◆ Provided text ◆
════════

He regretted the situation and apologised to Nigerians, who he said were really going through difficult moments, and promised that the scarcity would end on or before April 7.

Kachikwu said he would not resign from his position as minister and instead asked those who were threatening to stage a protest in Abuja to save their money because he took the appointment to work for his fatherland.

The minister stated, “I will not resign. I am here to do my job. Those who are planning to stage a protest against me in Abuja should save their fuel money because I have a job to do, and I am committed to doing it well.

“I share the pains of Nigerians. I feel that pain every day. I walk the streets and those who are following my trajectories since I resumed office would see that even on Christmas day, I was at the refineries. On Easter Day, I was in Lagos monitoring fuel distribution at the depots.

“I have given 24/7 attention to the problems in this industry, which are unbelievable. I have continued to work with one sole purpose in mind, which is that every problem will have a solution.”

Kachikwu added, “I do apologise if a comment I make jocularly with my friends in the press about not being a magician offends some Nigerians; it wasn’t meant to be. It is a side jocular issue and I did go ahead to explain what needed to be done. I didn’t intend to create this kind of hyperbole that it did.

“Let me admit that I am not a typically experienced politician. I am a technocrat. Some of the phraseologies that I may use, while being acceptable in the arena in which I play, obviously will not be acceptable in the public political arena. If anybody’s sensitivities were offended by that, I totally apologise.”

════════

◆ Data extract ◆
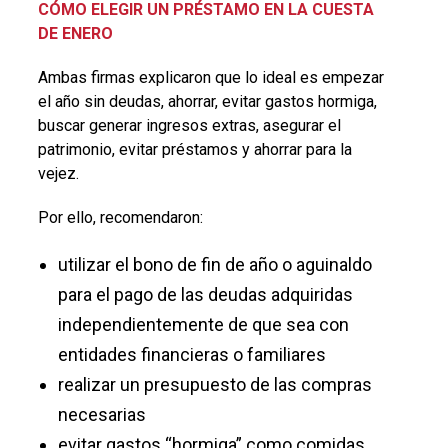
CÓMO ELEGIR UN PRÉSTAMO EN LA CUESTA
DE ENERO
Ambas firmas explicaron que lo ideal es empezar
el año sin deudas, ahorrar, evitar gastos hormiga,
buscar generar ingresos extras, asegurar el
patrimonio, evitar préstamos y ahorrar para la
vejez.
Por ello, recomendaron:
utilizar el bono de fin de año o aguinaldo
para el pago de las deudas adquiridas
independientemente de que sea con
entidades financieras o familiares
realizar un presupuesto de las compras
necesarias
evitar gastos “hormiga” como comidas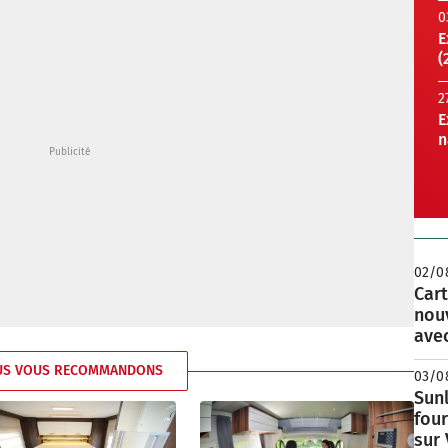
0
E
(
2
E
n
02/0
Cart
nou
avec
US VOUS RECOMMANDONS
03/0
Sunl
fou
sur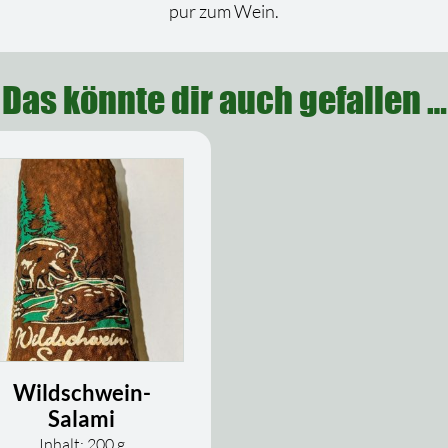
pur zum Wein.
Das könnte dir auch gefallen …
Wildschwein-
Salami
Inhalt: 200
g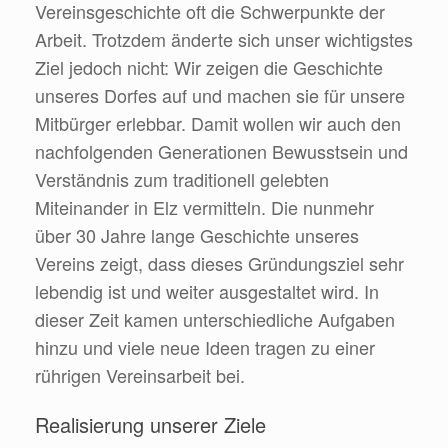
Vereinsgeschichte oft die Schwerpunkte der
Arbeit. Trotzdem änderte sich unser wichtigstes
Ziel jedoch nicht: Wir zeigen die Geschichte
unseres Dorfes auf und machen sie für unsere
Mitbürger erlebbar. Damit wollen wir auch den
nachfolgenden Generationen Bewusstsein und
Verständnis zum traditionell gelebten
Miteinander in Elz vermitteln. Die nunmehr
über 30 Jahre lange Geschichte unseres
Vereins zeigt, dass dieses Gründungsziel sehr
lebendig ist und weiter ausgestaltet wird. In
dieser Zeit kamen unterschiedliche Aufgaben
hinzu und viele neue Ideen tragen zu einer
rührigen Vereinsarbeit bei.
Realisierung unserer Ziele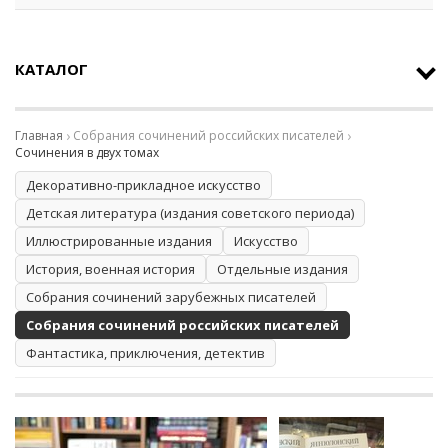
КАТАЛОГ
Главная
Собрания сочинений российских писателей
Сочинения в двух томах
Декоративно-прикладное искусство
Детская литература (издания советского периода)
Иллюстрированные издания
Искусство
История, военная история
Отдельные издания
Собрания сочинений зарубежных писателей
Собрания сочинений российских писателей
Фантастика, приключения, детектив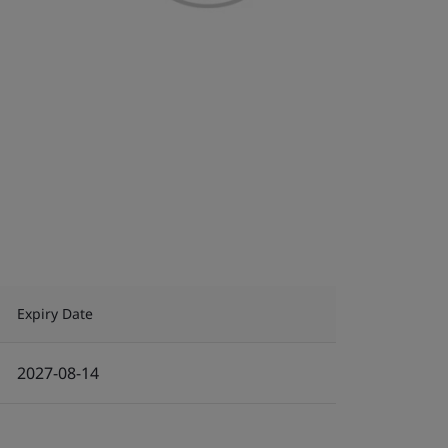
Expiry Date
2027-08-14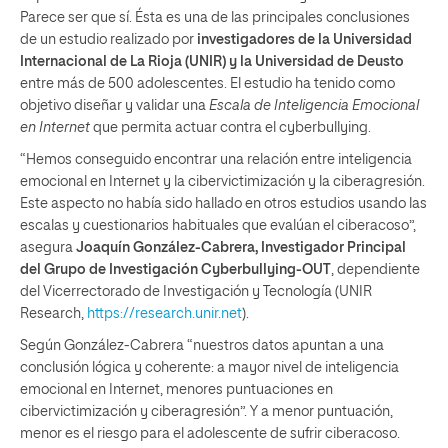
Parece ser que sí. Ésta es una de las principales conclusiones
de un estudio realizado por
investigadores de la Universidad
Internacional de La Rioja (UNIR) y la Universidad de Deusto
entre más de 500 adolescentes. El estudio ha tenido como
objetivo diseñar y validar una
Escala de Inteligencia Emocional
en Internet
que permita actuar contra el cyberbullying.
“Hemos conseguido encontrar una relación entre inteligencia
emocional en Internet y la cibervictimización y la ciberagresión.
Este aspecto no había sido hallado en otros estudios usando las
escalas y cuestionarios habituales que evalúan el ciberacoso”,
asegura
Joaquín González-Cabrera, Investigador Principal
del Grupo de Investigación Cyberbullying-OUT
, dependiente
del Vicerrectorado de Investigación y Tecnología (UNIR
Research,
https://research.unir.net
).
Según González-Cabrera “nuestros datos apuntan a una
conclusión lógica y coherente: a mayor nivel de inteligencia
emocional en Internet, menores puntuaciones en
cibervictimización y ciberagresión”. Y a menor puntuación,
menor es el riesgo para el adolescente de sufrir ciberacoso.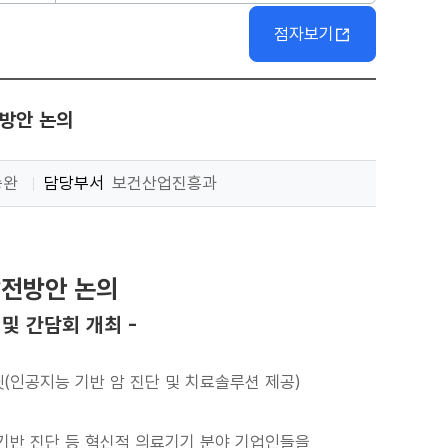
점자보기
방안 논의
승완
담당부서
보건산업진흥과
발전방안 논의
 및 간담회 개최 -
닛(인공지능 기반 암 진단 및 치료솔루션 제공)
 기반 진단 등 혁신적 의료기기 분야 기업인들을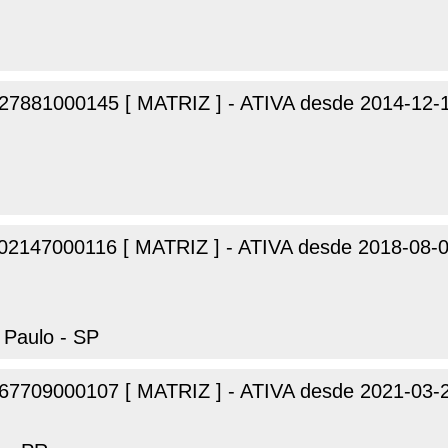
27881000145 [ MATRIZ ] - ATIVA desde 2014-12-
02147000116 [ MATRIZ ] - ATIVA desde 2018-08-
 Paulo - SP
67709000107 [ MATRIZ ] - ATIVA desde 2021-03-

════════

◆ Exercise 1 ◆
According to the text about Kachikwu and the fuel scarcity, by when did he promise the scarcity would end?
◆ Exercise 2 ◆
Continue the text about Kachikwu and the fuel scarcity from where it stops.

◆ Output 1 ◆
On or before April 7.

◆ Output 2 ◆
He attributed the current petrol scarcity to the refusal by the major oil marketers to import, diversion of the product by marketers, pipeline vandalism, panic buying and non-computerisation of the distribution network to monitor trucks.

The minister lamented that since the payment of N600bn subsidy arrears, which the current administration inherited from the administration of former President Goodluck Jonathan, oil marketers had stopped fuel importation.

The development, he said, had forced the Nigerian National Petroleum Corporation to overstretch its capacity, human resources and facilities in order to bridge the gap, but that the corporation lacked the immediate capacity to handle the task.

Kachikwu said, “Let me put the reasons for the scarcity in three categories. First, when we came in August, this country had arrears of unpaid subsidy claims that were in excess of N600bn, which were not paid for over a year.

“Progressively, over a period of eight months, prior to my coming on board, people had been staying away from importation not at a heavy level, but by about 10 to 15 per cent of allocations were not being met.

“There was hope that ultimately, if the subsidy regime continued, they would get paid; so, some people continued to import, but by the time we came in, people had reached a breaking point and most of the companies didn’t have the liquidity even to go to the banks and open letters of credit, and that became a major issue.”

He said it was obvious that having cleared the N600bn subsidy claims, the country could no longer continue with the subsidy regime owing to dwindling oil revenue and the fact that monumental frauds were being uncovered in the system.

As of January 1 this year, the minister stated that the country was no longer paying subsidy, saving a cumulative amount of over N1tn in a one year period.

Kachikwu noted, “The second major issue was that once the N600bn subsidy money was paid, the ability of the marketers to import the product became a challenge, because they could not raise letters of credit, and up to this point, that still remains a major issue.

“So, even if they wanted to import, they needed letters of credit and adequate foreign exchange cover. Some of them were owing arrears of liabilities as a result of the commitment I had made on petroleum importation.”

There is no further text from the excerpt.